2026年10月1日のふるさと納税改正を前に、「9月中に寄付しておくべきか」と迷っている人向けのページです。
ネット上では「9月末までに急げ」という声が目立ちますが、全員が急ぐ必要はありません。改正は自治体が返礼品を出す条件の話で、寄付日でルールが切り替わるわけではないからです(詳しくは2026年10月改正で何が変わる)。ここでは「あなたは急ぐべきか」を、チェックリストで判断できるようにしました。
30秒でわかる:あなたは急ぐべきか
次のどれかに当てはまるなら、9月中の寄付を検討する価値があります。
- 欲しい返礼品がすでに決まっていて、それが家電・お酒・化粧品・おせち・工芸品などの加工品
- その返礼品の必要寄付額が上がる・取り扱いが終わるのを避けたい
- 今年の控除上限にまだ余裕があり、年内に使い切るつもり
逆に、次のどれかなら慌てる必要はありません。
- 狙っているのが米・果物・鮮魚などの一次産品(改正の影響を受けにくい)
- 特に欲しい返礼品が決まっていない
- 今年の上限をすでに使い切っている
- 上限がいくらか、まだ確認していない
なぜ「全員が急げ」ではないのか
理由は3つあります。
1. 寄付日でルールは切り替わらない
改正は自治体が国の「指定」を受けるための基準の変更です。「9月30日に寄付したから旧ルール、10月1日だから新ルール」という単純な線引きではありません。実際に効いてくるのは、自治体が返礼品を出し直すタイミングです。
2. 一次産品はほぼ影響を受けない
米・果物・肉・鮮魚といった一次産品は、その土地で採れた時点で地場産品が明確なので、改正後も基準を満たし続けます。これらが中心なら、改正を理由に急ぐ意味は薄いです。
3. 焦った寄付が一番損をする
「改正前だから」と勢いで上限を超えて寄付すると、超過分は全額が自己負担になり、取り消しもできません。改正で失う可能性のあるもの(返礼品の内容量が少し減る等)より、上限超過の損のほうがはるかに大きいケースが大半です。
急ぐ前に必ず上限を確認する
急ぐ・急がないにかかわらず、最初にやるべきは上限額の確認です。上限は年収・家族構成・他の控除で変わります。
ふるさと納税の限度額シミュレーションで目安を出してから、その範囲内で寄付してください。自分が制度に向いているかどうかはしないほうがいい人7つの条件で確認できます。
改正前に押さえるなら:影響を受けやすいお酒
お酒は加工品として地場産品基準の厳格化の影響を受けやすい分野です。工場の所在地との関係が問われるため、改正後に取り扱いが変わる可能性があります。

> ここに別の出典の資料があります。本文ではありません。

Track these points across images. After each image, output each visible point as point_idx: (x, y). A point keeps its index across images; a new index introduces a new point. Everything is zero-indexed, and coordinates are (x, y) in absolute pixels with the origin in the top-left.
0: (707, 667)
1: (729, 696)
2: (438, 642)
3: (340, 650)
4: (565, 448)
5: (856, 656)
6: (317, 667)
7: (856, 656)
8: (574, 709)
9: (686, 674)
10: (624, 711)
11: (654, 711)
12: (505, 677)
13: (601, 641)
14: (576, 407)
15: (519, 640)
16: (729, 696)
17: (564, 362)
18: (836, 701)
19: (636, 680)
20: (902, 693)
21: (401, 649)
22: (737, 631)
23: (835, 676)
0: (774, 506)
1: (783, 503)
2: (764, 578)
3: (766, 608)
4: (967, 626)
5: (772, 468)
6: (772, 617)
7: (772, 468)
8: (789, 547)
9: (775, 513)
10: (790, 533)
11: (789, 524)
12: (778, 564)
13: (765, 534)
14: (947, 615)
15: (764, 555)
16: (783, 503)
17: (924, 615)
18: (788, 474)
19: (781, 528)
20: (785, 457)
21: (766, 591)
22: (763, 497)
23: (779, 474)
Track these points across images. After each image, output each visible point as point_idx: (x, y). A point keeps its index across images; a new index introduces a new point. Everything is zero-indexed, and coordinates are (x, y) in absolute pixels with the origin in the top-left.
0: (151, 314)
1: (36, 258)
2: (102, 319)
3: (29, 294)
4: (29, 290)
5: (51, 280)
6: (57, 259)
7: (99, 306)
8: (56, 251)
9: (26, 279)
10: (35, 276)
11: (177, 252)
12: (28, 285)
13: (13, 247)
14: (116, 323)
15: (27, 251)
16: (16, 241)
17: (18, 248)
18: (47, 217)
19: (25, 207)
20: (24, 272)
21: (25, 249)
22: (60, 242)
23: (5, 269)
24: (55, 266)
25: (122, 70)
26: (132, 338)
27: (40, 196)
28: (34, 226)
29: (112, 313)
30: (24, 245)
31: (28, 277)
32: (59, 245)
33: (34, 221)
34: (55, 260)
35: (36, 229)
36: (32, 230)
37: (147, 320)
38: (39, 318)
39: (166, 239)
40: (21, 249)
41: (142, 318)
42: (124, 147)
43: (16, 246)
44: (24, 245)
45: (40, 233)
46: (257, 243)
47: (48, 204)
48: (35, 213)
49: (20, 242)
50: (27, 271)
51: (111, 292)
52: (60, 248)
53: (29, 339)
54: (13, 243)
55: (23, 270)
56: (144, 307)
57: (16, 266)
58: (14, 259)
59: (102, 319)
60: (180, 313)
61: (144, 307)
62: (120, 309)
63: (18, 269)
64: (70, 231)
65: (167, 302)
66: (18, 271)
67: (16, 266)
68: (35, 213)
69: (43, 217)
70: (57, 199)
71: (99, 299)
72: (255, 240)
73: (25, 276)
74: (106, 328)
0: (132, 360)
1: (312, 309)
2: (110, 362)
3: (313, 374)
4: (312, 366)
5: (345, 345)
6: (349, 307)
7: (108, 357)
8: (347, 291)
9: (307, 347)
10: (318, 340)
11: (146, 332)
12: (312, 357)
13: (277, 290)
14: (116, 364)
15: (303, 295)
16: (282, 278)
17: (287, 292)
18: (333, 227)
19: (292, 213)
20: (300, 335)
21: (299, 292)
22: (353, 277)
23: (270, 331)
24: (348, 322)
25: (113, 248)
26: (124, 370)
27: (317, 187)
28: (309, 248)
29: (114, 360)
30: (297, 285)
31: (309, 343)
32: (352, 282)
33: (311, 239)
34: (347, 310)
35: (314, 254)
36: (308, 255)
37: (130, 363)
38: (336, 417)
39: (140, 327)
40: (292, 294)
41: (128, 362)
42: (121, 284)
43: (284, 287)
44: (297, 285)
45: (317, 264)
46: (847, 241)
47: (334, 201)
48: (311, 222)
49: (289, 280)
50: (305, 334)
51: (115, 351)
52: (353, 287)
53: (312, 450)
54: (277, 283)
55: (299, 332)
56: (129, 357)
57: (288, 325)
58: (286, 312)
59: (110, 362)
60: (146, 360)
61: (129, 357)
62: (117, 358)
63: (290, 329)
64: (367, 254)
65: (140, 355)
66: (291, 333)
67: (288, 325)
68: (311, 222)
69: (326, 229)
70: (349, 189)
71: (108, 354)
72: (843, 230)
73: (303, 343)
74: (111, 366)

欲しい銘柄が決まっているなら、改正前に押さえる意味があります(金額・レビューは取得時点のもの)。
家電の見通しはふるさと納税の家電は2026年10月でどうなるかで詳しく解説しています。一次産品なら米や肉は慌てず選べます。
9月に寄付するときの実務注意
| 項目 | 注意点 |
|---|---|
| 決済完了日 | その年の控除に使えるのは12月31日までの決済。9月に寄付すれば当然その年分 |
| ワンストップ申請 | 翌年1月10日必着。9月寄付分も申請を忘れずに |
| 上限の再確認 | 年の途中で収入が変わりそうなら、年末に確定額で計算するほうが安全 |
| 名義の統一 | 申込・決済カード・受領証明書の名義をすべて同一に |
手続きの全体像はやり方5ステップ、申請方法はワンストップ特例のやり方にまとめています。
よくある質問
9月末を過ぎたら寄付できなくなりますか
いいえ。10月以降も寄付は普通にできます。変わるのは自治体が出せる返礼品の条件で、寄付そのものが止まるわけではありません。
今ある返礼品は10月に全部消えますか
全部ではありません。一次産品(米・果物・鮮魚など)は基準を満たし続けるので残ります。影響が出やすいのは加工品・家電・お酒・工芸品です。
改正後は寄付額に対してもらえる量が減りますか
その可能性はあります。経費上限が5割から段階的に4割へ絞られるため、同じ寄付額での内容量が減る、または必要な寄付額が上がる方向に働きます。ただし急な大幅減ではなく、段階的です。
結局、今日寄付すべきですか
欲しい加工品が決まっていて上限に余裕があるなら「はい」。そうでなければ「急がなくてよい」。まず上限を確認し、その範囲で欲しいものを選ぶ――これが改正前でも後でも変わらない基本です。